╭─ Trecho do texto

SESC Fábrica da Pompéia
Como ‘boas-vindas’ para aqueles que chegam e que ainda chegarão, segue uma espécie de memorial de Lina Bo Bardi para o SESC Pompéia, ainda inédito na internet. A obra e o texto de Lina são uma lição de arquitetura que perdura ainda jovem até hoje. Mais, é um paradigma de um posicionamento ético e político da arquitetura.
No documentário de Walter Lima Jr chamado “Arquitetura – A transformação do espaço”, de 1972. Lina aparece dando um depoimento no vão livre do MASP. Ela fala que para lá imaginou um “espaço feio” (em um sentido surpreendemente positivo), tosco, que pudesse ser completado, construído, ocupado pelo povo. Para o Sesc Pompéia, a arquiteta pensou em um espaço ainda mais “feio”, que aqui nesse texto ela chama de “Arquitetura Pobre”.
O projeto do SESC Pompéia foi em grande parte definido no próprio canteiro. Lina chegou a mudar seu escritório para o lugar durante a construção. Permeando os blocos que poderiam ser chamados de brutalistas, são colocados sutis elementos, que modificam o espaço da fábrica existente e incorporam ao projeto moderno um conhecimento e um saber-fazer popular. O espaço entre os galpões são tratados como uma rua, prolongação da calçada da Rua Clélia, e que estrutura a cidadela do SESC, Fábrica da Pompéia:
“Entrando pela primeira vez na então abandonada Fábrica de Tambores da Pompéia, em ’76, o que me despertou curiosidade, em vista de uma eventual recuperação para transformar o local num centro de lazer, foram aqueles galpões distribuídos racionalmente conforme os projetos ingleses do começo da industrialização européia, nos meados do século XIX.

╰─

Instruções da tarefa: Transcreva do texto sobre o SESC Pompéia o trecho que vai de "SESC Fábrica da" a "político da arquitetura.".

╭─ Dados

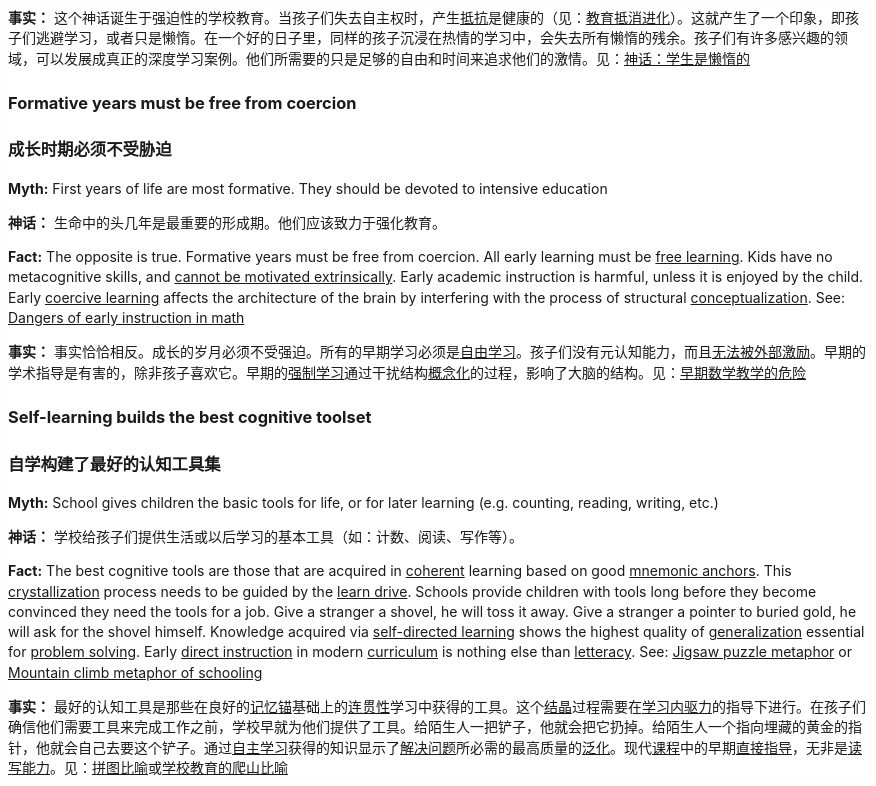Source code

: **事实：** 这个神话诞生于强迫性的学校教育。当孩子们失去自主权时，产生[抵抗](https://supermemo.guru/wiki/Resistance)是健康的（见：[教育抵消进化](https://supermemo.guru/wiki/Education_counteracts_evolution)）。这就产生了一个印象，即孩子们逃避学习，或者只是懒惰。在一个好的日子里，同样的孩子沉浸在热情的学习中，会失去所有懒惰的残余。孩子们有许多感兴趣的领域，可以发展成真正的深度学习案例。他们所需要的只是足够的自由和时间来追求他们的激情。见：[神话：学生是懒惰的](https://supermemo.guru/wiki/Myth:_Students_are_naturally_lazy_and_do_not_like_to_learn)

### Formative years must be free from coercion

### 成长时期必须不受胁迫

**Myth:** First years of life are most formative. They should be devoted to intensive education

**神话：** 生命中的头几年是最重要的形成期。他们应该致力于强化教育。

**Fact:** The opposite is true. Formative years must be free from coercion. All early learning must be [free learning](https://supermemo.guru/wiki/Free_learning). Kids have no metacognitive skills, and [cannot be motivated extrinsically](https://supermemo.guru/wiki/Children_cannot_be_motivated_extrinsically). Early academic instruction is harmful, unless it is enjoyed by the child. Early [coercive learning](https://supermemo.guru/wiki/Coercive_learning) affects the architecture of the brain by interfering with the process of structural [conceptualization](https://supermemo.guru/wiki/Conceptualization). See: [Dangers of early instruction in math](https://supermemo.guru/wiki/Abandon_early_math_instruction!)

**事实：** 事实恰恰相反。成长的岁月必须不受强迫。所有的早期学习必须是[自由学习](https://supermemo.guru/wiki/Free_learning)。孩子们没有元认知能力，而且[无法被外部激励](https://supermemo.guru/wiki/Children_cannot_be_motivated_extrinsically)。早期的学术指导是有害的，除非孩子喜欢它。早期的[强制学习](https://supermemo.guru/wiki/Coercive_learning)通过干扰结构[概念化](https://supermemo.guru/wiki/Conceptualization)的过程，影响了大脑的结构。见：[早期数学教学的危险](https://supermemo.guru/wiki/Abandon_early_math_instruction!)

### Self-learning builds the best cognitive toolset

### 自学构建了最好的认知工具集

**Myth:** School gives children the basic tools for life, or for later learning (e.g. counting, reading, writing, etc.)

**神话：** 学校给孩子们提供生活或以后学习的基本工具（如：计数、阅读、写作等）。

**Fact:** The best cognitive tools are those that are acquired in [coherent](https://supermemo.guru/wiki/Coherence) learning based on good [mnemonic anchors](https://supermemo.guru/wiki/Mnemonic_anchor). This [crystallization](https://supermemo.guru/wiki/Crystallization_of_knowledge) process needs to be guided by the [learn drive](https://supermemo.guru/wiki/Learn_drive). Schools provide children with tools long before they become convinced they need the tools for a job. Give a stranger a shovel, he will toss it away. Give a stranger a pointer to buried gold, he will ask for the shovel himself. Knowledge acquired via [self-directed learning](https://supermemo.guru/wiki/Self-directed_learning) shows the highest quality of [generalization](https://supermemo.guru/wiki/Generalization) essential for [problem solving](https://supermemo.guru/wiki/Problem_solving). Early [direct instruction](https://supermemo.guru/wiki/Direct_instruction) in modern [curriculum](https://supermemo.guru/wiki/Curriculum) is nothing else than [letteracy](https://supermemo.guru/wiki/Letteracy). See: [Jigsaw puzzle metaphor](https://supermemo.guru/wiki/Jigsaw_puzzle_metaphor) or [Mountain climb metaphor of schooling](https://supermemo.guru/wiki/Mountain_climb_metaphor_of_schooling)

**事实：** 最好的认知工具是那些在良好的[记忆锚](https://supermemo.guru/wiki/Mnemonic_anchor)基础上的[连贯性](https://supermemo.guru/wiki/Coherence)学习中获得的工具。这个[结晶](https://supermemo.guru/wiki/Crystallization_of_knowledge)过程需要在[学习内驱力](https://supermemo.guru/wiki/Learn_drive)的指导下进行。在孩子们确信他们需要工具来完成工作之前，学校早就为他们提供了工具。给陌生人一把铲子，他就会把它扔掉。给陌生人一个指向埋藏的黄金的指针，他就会自己去要这个铲子。通过[自主学习](https://supermemo.guru/wiki/Self-directed_learning)获得的知识显示了[解决问题](https://supermemo.guru/wiki/Generalization)所必需的最高质量的[泛化](https://supermemo.guru/wiki/Problem_solving)。现代[课程](https://supermemo.guru/wiki/Curriculum)中的早期[直接指导](https://supermemo.guru/wiki/Direct_instruction)，无非是[读写能力](https://supermemo.guru/wiki/Letteracy)。见：[拼图比喻](https://supermemo.guru/wiki/Jigsaw_puzzle_metaphor)或[学校教育的爬山比喻](https://supermemo.guru/wiki/Mountain_climb_metaphor_of_schooling)
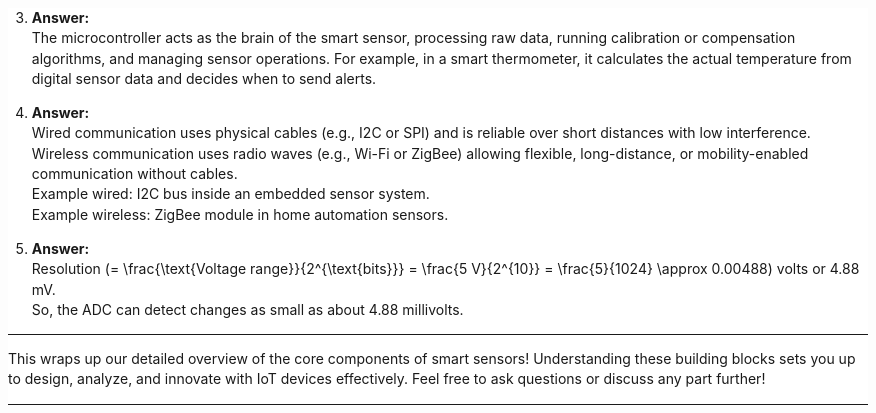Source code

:3. **Answer:**  
The microcontroller acts as the brain of the smart sensor, processing raw data, running calibration or compensation algorithms, and managing sensor operations. For example, in a smart thermometer, it calculates the actual temperature from digital sensor data and decides when to send alerts.

4. **Answer:**  
Wired communication uses physical cables (e.g., I2C or SPI) and is reliable over short distances with low interference. Wireless communication uses radio waves (e.g., Wi-Fi or ZigBee) allowing flexible, long-distance, or mobility-enabled communication without cables.  
Example wired: I2C bus inside an embedded sensor system.  
Example wireless: ZigBee module in home automation sensors.

5. **Answer:**  
Resolution \(= \frac{\text{Voltage range}}{2^{\text{bits}}} = \frac{5 V}{2^{10}} = \frac{5}{1024} \approx 0.00488\) volts or 4.88 mV.  
So, the ADC can detect changes as small as about 4.88 millivolts.

---

This wraps up our detailed overview of the core components of smart sensors! Understanding these building blocks sets you up to design, analyze, and innovate with IoT devices effectively. Feel free to ask questions or discuss any part further!

---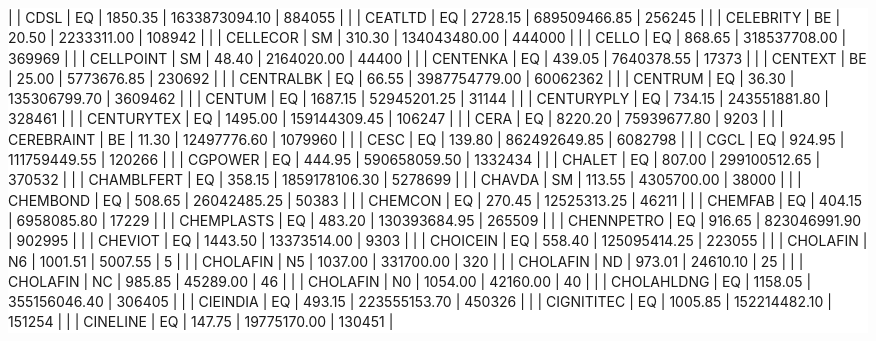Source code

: |  | CDSL | EQ | 1850.35 | 1633873094.10 | 884055 |
|  | CEATLTD | EQ | 2728.15 | 689509466.85 | 256245 |
|  | CELEBRITY | BE | 20.50 | 2233311.00 | 108942 |
|  | CELLECOR | SM | 310.30 | 134043480.00 | 444000 |
|  | CELLO | EQ | 868.65 | 318537708.00 | 369969 |
|  | CELLPOINT | SM | 48.40 | 2164020.00 | 44400 |
|  | CENTENKA | EQ | 439.05 | 7640378.55 | 17373 |
|  | CENTEXT | BE | 25.00 | 5773676.85 | 230692 |
|  | CENTRALBK | EQ | 66.55 | 3987754779.00 | 60062362 |
|  | CENTRUM | EQ | 36.30 | 135306799.70 | 3609462 |
|  | CENTUM | EQ | 1687.15 | 52945201.25 | 31144 |
|  | CENTURYPLY | EQ | 734.15 | 243551881.80 | 328461 |
|  | CENTURYTEX | EQ | 1495.00 | 159144309.45 | 106247 |
|  | CERA | EQ | 8220.20 | 75939677.80 | 9203 |
|  | CEREBRAINT | BE | 11.30 | 12497776.60 | 1079960 |
|  | CESC | EQ | 139.80 | 862492649.85 | 6082798 |
|  | CGCL | EQ | 924.95 | 111759449.55 | 120266 |
|  | CGPOWER | EQ | 444.95 | 590658059.50 | 1332434 |
|  | CHALET | EQ | 807.00 | 299100512.65 | 370532 |
|  | CHAMBLFERT | EQ | 358.15 | 1859178106.30 | 5278699 |
|  | CHAVDA | SM | 113.55 | 4305700.00 | 38000 |
|  | CHEMBOND | EQ | 508.65 | 26042485.25 | 50383 |
|  | CHEMCON | EQ | 270.45 | 12525313.25 | 46211 |
|  | CHEMFAB | EQ | 404.15 | 6958085.80 | 17229 |
|  | CHEMPLASTS | EQ | 483.20 | 130393684.95 | 265509 |
|  | CHENNPETRO | EQ | 916.65 | 823046991.90 | 902995 |
|  | CHEVIOT | EQ | 1443.50 | 13373514.00 | 9303 |
|  | CHOICEIN | EQ | 558.40 | 125095414.25 | 223055 |
|  | CHOLAFIN | N6 | 1001.51 | 5007.55 | 5 |
|  | CHOLAFIN | N5 | 1037.00 | 331700.00 | 320 |
|  | CHOLAFIN | ND | 973.01 | 24610.10 | 25 |
|  | CHOLAFIN | NC | 985.85 | 45289.00 | 46 |
|  | CHOLAFIN | N0 | 1054.00 | 42160.00 | 40 |
|  | CHOLAHLDNG | EQ | 1158.05 | 355156046.40 | 306405 |
|  | CIEINDIA | EQ | 493.15 | 223555153.70 | 450326 |
|  | CIGNITITEC | EQ | 1005.85 | 152214482.10 | 151254 |
|  | CINELINE | EQ | 147.75 | 19775170.00 | 130451 |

╰─

Resultado da tarefa:
SESC Fábrica da Pompéia
Como ‘boas-vindas’ para aqueles que chegam e que ainda chegarão, segue uma espécie de memorial de Lina Bo Bardi para o SESC Pompéia, ainda inédito na internet. A obra e o texto de Lina são uma lição de arquitetura que perdura ainda jovem até hoje. Mais, é um paradigma de um posicionamento ético e político da arquitetura.